# Vikings halt population decline in Ireland



## svalbard (Aug 23, 2019)

I found this article illuminating and deserving further study.









						Viking migration left a lasting legacy on Ireland's population
					

Ireland, the early medieval “land of saints and scholars”, had much cultural and economic growth during the 5th and 6th centuries. Elsewhere in Europe there were unstable populations in the wake of the fall of Rome.



					www.irishexaminer.com


----------



## Brian G Turner (Aug 24, 2019)

The strange thing is that the Vikings ended up pretty isolated in Ireland before being pushed out. They came, they saw, they retreated and holed up for a bit, then left.

The idea that "big data" can provide valuable insights on this raises eyebrows, because that can only work if the data is correct, and as we know the archaeological data is fragmentary at best.

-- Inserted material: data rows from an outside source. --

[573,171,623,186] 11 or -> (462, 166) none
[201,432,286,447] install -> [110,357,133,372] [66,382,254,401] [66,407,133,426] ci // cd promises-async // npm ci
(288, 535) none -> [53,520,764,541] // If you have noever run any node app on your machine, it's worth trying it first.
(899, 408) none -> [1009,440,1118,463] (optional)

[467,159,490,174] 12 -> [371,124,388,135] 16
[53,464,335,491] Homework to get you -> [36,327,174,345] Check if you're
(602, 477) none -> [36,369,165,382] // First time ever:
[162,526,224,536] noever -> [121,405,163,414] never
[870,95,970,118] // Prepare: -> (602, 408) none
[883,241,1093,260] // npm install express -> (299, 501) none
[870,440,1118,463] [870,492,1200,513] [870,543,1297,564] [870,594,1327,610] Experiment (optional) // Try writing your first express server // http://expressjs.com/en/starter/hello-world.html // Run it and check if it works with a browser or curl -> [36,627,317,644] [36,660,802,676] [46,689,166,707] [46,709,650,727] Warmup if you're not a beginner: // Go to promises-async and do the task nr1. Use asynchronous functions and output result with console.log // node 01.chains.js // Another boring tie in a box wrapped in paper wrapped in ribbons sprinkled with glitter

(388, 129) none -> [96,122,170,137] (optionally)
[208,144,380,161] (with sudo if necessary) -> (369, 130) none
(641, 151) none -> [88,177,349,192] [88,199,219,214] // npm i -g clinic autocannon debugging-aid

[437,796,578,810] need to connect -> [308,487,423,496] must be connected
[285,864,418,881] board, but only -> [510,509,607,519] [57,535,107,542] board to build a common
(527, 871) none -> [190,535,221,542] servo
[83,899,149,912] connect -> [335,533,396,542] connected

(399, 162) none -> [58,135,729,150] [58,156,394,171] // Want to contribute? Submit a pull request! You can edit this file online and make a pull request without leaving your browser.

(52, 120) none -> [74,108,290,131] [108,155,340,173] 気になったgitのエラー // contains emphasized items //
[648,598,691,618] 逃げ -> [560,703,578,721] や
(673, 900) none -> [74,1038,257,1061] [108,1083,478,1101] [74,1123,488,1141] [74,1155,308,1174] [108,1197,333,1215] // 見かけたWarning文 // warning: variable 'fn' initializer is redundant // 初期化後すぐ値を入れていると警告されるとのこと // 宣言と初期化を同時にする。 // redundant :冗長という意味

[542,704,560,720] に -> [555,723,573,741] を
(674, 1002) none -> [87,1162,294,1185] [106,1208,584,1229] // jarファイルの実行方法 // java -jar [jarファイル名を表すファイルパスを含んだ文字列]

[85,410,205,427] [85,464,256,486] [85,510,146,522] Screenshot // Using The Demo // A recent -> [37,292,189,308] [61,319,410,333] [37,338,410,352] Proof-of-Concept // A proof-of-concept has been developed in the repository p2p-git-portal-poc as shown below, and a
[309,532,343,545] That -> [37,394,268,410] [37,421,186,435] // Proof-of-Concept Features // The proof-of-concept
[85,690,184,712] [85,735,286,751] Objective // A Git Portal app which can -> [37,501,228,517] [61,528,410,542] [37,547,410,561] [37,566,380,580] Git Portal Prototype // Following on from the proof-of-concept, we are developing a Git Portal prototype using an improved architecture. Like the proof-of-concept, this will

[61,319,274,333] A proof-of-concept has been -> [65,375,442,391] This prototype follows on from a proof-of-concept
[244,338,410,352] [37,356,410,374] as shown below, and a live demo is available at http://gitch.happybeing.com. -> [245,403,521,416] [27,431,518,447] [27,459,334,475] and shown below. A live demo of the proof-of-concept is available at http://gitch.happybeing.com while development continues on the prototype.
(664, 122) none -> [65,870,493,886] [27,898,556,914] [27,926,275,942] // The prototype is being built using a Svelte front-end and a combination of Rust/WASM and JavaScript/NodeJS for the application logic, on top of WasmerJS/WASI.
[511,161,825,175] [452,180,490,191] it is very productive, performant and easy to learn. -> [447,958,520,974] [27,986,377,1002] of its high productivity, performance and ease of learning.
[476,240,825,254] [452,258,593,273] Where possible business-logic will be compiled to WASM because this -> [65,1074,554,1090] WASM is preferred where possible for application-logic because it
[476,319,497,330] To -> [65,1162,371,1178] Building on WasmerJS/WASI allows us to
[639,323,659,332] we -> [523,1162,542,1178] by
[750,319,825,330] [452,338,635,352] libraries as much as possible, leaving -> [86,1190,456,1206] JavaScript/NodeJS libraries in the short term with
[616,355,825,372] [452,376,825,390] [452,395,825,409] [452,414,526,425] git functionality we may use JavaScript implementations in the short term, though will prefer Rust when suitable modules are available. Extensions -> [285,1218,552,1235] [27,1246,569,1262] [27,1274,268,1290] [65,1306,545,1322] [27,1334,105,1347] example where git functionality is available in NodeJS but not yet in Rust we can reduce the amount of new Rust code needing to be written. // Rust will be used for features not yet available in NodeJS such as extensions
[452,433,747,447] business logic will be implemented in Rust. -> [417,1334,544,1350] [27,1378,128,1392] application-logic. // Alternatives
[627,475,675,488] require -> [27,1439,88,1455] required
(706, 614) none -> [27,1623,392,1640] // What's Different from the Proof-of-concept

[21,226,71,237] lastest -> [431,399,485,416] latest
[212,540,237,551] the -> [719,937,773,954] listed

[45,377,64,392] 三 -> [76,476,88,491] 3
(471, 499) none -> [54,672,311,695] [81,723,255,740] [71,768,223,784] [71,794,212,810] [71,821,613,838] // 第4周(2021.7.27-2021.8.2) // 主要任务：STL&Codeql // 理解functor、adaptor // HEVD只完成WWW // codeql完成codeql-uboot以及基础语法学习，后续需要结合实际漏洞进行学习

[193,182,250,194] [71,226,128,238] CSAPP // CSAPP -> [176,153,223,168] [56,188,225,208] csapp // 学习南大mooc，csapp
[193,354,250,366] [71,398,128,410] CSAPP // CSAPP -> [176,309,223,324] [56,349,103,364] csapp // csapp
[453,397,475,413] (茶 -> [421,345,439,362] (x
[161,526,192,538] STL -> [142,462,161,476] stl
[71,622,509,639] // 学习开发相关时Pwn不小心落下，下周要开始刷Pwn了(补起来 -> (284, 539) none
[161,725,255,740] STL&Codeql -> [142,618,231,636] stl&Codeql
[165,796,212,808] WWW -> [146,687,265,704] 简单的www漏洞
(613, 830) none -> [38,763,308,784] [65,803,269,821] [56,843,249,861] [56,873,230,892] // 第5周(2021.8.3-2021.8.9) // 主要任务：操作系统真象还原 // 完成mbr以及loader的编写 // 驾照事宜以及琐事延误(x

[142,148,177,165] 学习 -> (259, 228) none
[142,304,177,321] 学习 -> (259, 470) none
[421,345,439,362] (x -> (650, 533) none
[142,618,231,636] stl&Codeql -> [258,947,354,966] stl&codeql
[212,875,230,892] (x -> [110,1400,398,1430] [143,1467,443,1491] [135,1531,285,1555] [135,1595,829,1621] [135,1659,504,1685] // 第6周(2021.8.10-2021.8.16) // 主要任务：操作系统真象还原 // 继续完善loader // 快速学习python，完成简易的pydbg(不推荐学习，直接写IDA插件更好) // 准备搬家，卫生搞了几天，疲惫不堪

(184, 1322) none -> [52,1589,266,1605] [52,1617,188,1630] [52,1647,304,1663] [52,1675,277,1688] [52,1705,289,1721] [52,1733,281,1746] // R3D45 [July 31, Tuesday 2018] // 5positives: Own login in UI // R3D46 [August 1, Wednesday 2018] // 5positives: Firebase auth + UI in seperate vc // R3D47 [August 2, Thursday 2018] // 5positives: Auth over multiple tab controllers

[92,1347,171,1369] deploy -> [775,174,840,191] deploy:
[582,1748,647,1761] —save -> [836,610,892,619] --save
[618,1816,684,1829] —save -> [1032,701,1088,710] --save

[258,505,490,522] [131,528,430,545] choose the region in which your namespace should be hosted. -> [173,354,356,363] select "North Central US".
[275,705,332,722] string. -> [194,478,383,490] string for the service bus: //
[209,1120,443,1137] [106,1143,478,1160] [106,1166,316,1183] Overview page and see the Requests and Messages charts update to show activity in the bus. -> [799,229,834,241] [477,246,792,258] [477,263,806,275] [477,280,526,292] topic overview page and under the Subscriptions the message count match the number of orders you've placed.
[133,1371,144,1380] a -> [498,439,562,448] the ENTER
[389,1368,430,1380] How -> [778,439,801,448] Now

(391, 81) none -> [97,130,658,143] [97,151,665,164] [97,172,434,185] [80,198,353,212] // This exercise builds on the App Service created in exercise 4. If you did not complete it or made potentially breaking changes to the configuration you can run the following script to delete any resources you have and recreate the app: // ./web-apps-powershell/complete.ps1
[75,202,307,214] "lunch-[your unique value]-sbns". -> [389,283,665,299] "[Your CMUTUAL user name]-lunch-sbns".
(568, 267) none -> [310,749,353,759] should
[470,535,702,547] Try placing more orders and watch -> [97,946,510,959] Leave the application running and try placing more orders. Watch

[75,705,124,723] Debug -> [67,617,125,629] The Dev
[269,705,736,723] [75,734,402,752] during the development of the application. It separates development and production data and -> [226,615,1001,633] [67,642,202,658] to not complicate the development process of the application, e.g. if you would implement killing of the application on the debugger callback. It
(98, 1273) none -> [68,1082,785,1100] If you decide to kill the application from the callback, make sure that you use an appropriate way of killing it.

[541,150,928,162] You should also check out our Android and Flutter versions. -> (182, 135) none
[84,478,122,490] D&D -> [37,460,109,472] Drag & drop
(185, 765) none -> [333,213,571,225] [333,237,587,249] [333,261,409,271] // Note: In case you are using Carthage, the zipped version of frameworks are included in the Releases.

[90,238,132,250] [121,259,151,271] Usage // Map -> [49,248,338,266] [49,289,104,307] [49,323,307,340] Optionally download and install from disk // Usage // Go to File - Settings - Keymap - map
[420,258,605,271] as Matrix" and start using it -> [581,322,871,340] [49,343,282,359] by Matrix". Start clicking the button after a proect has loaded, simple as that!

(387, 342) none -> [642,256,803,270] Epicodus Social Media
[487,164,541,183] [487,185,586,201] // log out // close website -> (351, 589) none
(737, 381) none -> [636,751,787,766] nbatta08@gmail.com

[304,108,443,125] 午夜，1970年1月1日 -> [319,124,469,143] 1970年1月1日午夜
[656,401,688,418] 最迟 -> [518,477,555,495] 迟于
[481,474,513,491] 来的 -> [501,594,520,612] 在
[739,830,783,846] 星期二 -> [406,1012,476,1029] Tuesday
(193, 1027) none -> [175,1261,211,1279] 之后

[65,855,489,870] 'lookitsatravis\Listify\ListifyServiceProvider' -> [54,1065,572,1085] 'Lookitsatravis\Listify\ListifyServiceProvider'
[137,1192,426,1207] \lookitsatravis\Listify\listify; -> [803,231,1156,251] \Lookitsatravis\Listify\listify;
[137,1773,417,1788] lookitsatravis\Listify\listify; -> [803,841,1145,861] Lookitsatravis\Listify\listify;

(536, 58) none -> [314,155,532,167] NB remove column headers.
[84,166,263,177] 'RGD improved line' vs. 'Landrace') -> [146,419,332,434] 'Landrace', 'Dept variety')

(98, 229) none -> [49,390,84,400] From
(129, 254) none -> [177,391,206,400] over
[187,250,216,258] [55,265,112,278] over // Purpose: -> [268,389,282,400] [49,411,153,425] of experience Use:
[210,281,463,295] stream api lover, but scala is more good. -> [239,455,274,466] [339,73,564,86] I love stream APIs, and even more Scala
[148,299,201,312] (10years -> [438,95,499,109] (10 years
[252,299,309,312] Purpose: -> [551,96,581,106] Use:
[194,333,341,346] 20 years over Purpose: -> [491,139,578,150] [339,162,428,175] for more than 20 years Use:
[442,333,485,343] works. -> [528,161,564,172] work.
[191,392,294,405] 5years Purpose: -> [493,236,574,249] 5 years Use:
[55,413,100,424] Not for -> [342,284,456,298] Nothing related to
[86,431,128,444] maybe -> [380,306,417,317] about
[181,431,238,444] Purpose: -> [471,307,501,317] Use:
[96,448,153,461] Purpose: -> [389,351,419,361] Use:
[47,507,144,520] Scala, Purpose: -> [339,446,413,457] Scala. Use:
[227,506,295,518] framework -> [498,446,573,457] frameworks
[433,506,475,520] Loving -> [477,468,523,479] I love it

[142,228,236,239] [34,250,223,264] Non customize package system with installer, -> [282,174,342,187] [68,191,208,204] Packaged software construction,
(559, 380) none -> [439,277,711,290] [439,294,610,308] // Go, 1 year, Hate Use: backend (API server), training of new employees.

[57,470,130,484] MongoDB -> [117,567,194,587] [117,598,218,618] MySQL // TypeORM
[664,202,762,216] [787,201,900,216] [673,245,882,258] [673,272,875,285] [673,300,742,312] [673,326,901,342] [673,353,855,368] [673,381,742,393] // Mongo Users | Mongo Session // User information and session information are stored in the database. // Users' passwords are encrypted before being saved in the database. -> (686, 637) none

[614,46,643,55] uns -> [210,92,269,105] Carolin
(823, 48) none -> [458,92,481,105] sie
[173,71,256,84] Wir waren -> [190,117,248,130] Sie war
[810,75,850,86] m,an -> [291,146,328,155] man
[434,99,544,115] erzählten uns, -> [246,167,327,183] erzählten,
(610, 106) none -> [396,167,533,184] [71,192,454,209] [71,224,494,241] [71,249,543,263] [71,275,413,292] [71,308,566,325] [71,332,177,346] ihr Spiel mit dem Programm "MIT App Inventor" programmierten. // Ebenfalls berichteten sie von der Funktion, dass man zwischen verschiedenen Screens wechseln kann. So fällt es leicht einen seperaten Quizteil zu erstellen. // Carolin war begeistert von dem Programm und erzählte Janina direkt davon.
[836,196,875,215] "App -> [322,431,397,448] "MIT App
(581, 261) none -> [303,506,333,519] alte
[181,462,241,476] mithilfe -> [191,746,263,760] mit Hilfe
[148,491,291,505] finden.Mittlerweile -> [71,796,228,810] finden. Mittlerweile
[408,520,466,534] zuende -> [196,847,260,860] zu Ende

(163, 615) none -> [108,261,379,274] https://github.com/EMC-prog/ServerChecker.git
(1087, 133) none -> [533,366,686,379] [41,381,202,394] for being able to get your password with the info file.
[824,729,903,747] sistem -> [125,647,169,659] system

A simpler explanation might be that the population appears to rise because we have more data once the Vikings bring their literary tradition to Ireland along with a clear archaeological trail.


----------



## sknox (Aug 25, 2019)

I began my graduate career in 1977, when statistical analysis was quite the thing in historical studies. I took stats classes, learned SPSS, all that stuff. My dissertation was going to be a statistical analysis of several hundred guild petitions to the city council of Augsburg, Germany. And it was.

In the course of doing that analysis, though, I discovered two things of lasting importance to me as a historian. First was that the sample sizes were too small to ever support serious analysis. As a fan of David Herlihy, I was sorely disappointed. 

Second, and more important, was that what the numbers could tell me wasn't really very interesting. The genuinely interesting parts were the unique entries, the particular cases of individual craftsmen, and how those particular cases shed light on the society at large. I've come to refine that to say this: when it comes to history, only the least significant things can be described by numbers.

I realize the statement is sweeping, and perhaps "only" is a bit much, but the fundamental has remained with me. Even where big data (the new phrase for statistical analysis) is reliable--which it rarely is for pre-modern subjects--it's rarely very interesting.


----------